C++ Logo

SG16

Advanced search

Subject: Re: Reinterpreting pointers of character types
From: Corentin (corentin.jabot_at_[hidden])
Date: 2021-01-28 12:20:46


On Thu, Jan 28, 2021 at 7:08 PM Peter Brett <pbrett_at_[hidden]> wrote:

> Hi Corentin,
>
>
>
> At the moment, this just looks like a weird reinterpret_cast in the
> example you provide. I think it would be good to use a name that makes it
> clear that:
>
>
>
> 1. The function has a precondition of *a specific encoding* of text
> behind the pointer/span
> 2. The function is *hazardous to call*
>
>
>
> In my view, Rust’s API is ideal:
>
>
>
> - There is a *from_utf8_unchecked()* function that is explicitly
> unsafe and clearly states what it is doing in its name:
> https://doc.rust-lang.org/std/str/fn.from_utf8_unchecked.html
> - There is also a *from_utf8()* function that is safe, but returns a *Result<&str,
> Utf8Error>* to indicate where UTF-8 validation failed
>
>
>
> This is good design because the functions have names that clearly indicate
> the encoding precondition and whether or not checking is performed. The
> safer version of the function is also has a shorter name, so it shows up
> first in autocompletion and documentation. People are guided to use the
> safe/checked option first.
>

I agree that the name is bad. I think we want "cast" in the name though -
or something of that nature.

>
>
> I strongly oppose adding the unchecked cast function to the standard
> library without simultaneously adding the corresponding checked cast.
>

This is supposed to be a super super low level function.
I would like to see checking functions in the standard for ex bool
is_valid_utf8(range);

However, checking for validity is an expensive operation.
Is there a scenario in which we want to check utfN validity but can
afford a copy?

Either way, I'd like to see these things layered on top of one another.

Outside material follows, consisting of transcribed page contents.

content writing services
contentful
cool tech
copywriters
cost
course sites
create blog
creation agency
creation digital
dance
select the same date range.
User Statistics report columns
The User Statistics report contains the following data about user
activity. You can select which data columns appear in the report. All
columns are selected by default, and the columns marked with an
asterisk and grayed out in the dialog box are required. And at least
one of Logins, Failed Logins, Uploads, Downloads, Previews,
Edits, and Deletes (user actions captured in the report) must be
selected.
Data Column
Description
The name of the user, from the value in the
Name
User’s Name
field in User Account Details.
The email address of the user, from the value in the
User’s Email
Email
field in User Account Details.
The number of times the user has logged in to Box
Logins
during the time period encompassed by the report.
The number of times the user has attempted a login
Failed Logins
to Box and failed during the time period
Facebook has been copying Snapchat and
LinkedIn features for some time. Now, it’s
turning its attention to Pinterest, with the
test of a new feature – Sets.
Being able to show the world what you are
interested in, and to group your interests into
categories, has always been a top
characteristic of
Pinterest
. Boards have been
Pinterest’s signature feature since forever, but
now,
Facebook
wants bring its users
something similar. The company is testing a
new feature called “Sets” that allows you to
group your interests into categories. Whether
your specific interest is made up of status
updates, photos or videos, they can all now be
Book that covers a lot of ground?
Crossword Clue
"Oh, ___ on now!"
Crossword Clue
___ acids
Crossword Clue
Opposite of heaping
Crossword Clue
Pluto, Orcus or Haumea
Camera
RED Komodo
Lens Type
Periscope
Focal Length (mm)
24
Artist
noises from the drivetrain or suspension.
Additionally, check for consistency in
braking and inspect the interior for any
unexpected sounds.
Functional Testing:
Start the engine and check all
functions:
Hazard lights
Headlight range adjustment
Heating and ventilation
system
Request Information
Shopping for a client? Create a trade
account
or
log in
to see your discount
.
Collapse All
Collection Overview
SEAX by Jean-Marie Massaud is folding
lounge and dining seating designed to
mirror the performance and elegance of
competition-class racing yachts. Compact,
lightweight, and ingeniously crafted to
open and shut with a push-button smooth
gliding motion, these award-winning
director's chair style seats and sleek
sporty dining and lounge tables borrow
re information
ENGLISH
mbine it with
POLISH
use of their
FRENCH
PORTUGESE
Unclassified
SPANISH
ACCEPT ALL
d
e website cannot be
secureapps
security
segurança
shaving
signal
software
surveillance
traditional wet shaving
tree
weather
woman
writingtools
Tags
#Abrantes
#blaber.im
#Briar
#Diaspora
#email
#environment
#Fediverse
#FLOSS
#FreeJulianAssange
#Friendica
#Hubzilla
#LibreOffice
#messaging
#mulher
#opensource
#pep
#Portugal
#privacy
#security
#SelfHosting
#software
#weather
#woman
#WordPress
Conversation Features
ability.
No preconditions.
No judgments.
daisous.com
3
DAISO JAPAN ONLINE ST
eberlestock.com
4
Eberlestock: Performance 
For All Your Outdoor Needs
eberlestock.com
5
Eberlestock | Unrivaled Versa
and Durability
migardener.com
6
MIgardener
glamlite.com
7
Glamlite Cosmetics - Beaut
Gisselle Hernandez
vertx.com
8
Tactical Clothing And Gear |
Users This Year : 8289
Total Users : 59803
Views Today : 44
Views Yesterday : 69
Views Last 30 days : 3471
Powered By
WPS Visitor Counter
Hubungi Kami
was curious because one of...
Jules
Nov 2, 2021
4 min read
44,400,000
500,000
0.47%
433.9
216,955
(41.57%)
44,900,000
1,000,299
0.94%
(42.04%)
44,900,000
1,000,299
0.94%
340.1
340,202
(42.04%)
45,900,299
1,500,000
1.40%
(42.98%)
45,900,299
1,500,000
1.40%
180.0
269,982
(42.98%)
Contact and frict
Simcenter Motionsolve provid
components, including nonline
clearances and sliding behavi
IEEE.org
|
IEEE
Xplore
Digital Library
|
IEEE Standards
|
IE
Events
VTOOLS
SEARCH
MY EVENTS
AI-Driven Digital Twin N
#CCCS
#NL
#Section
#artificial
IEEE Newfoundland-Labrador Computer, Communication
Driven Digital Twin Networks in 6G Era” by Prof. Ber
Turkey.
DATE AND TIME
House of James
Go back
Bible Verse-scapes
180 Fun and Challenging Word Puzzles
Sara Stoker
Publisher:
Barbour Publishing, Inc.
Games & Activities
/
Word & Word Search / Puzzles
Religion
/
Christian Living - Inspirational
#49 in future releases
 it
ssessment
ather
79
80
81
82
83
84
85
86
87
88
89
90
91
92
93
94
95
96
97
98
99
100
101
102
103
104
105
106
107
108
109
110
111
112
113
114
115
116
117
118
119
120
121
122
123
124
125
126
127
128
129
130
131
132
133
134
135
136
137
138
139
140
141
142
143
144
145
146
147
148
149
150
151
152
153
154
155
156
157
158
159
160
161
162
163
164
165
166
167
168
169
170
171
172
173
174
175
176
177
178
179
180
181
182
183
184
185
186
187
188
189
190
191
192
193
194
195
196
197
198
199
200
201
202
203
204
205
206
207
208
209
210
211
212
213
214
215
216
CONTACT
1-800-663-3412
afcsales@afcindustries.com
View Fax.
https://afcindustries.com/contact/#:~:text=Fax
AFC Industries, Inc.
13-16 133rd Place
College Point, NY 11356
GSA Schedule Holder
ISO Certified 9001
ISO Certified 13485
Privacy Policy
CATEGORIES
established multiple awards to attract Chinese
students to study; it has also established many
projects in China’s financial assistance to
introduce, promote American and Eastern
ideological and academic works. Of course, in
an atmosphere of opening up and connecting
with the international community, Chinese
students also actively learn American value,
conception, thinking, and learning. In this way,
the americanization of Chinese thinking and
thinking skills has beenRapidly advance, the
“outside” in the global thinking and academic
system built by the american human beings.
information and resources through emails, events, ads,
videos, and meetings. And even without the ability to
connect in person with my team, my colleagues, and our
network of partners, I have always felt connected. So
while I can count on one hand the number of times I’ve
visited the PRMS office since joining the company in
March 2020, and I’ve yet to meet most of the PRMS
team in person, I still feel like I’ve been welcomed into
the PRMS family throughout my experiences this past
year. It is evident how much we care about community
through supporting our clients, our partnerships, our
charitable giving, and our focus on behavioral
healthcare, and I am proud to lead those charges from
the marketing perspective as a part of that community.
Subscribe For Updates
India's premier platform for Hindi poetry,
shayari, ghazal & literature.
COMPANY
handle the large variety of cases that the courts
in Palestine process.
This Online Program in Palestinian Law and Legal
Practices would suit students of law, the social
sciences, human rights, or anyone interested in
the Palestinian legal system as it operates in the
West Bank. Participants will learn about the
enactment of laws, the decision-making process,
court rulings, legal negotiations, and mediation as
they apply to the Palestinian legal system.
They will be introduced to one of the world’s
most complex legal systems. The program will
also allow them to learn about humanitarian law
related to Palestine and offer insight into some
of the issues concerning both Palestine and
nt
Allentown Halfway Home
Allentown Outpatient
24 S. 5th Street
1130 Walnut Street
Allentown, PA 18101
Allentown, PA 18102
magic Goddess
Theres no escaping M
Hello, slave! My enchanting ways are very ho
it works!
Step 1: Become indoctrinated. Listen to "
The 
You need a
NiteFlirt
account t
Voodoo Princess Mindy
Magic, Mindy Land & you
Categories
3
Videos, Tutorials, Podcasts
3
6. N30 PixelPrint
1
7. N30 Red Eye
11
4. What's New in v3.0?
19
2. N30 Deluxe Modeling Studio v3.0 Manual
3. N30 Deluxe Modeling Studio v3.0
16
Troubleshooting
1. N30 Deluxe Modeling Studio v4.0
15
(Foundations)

Cut yeah... suggestions for a better name? cast_string_unchecked?

>
>
> Peter
>
>
>
> *From:* SG16 <sg16-bounces_at_[hidden]> *On Behalf Of *Corentin via
> SG16
> *Sent:* 28 January 2021 17:52
> *To:* SG16 <sg16_at_[hidden]>; Aaron Ballman <aaron_at_[hidden]>
> *Cc:* Corentin <corentin.jabot_at_[hidden]>
> *Subject:* [SG16] Reinterpreting pointers of character types
>
>
>
> EXTERNAL MAIL
>
> Hello,
>
>
>
> In which I propose
>
> reinterpret_string_cast, a function to cast between char* and char8_t*
> without UB.
>
>
>
> This ô terrible paper is intended as a discussion starter so that we can
> refine the design with the help of our good friends in CWG :)
>
>
>
> Have a great day,
>
>
>
> Corentin
>



SG16 list run by sg16-owner@lists.isocpp.org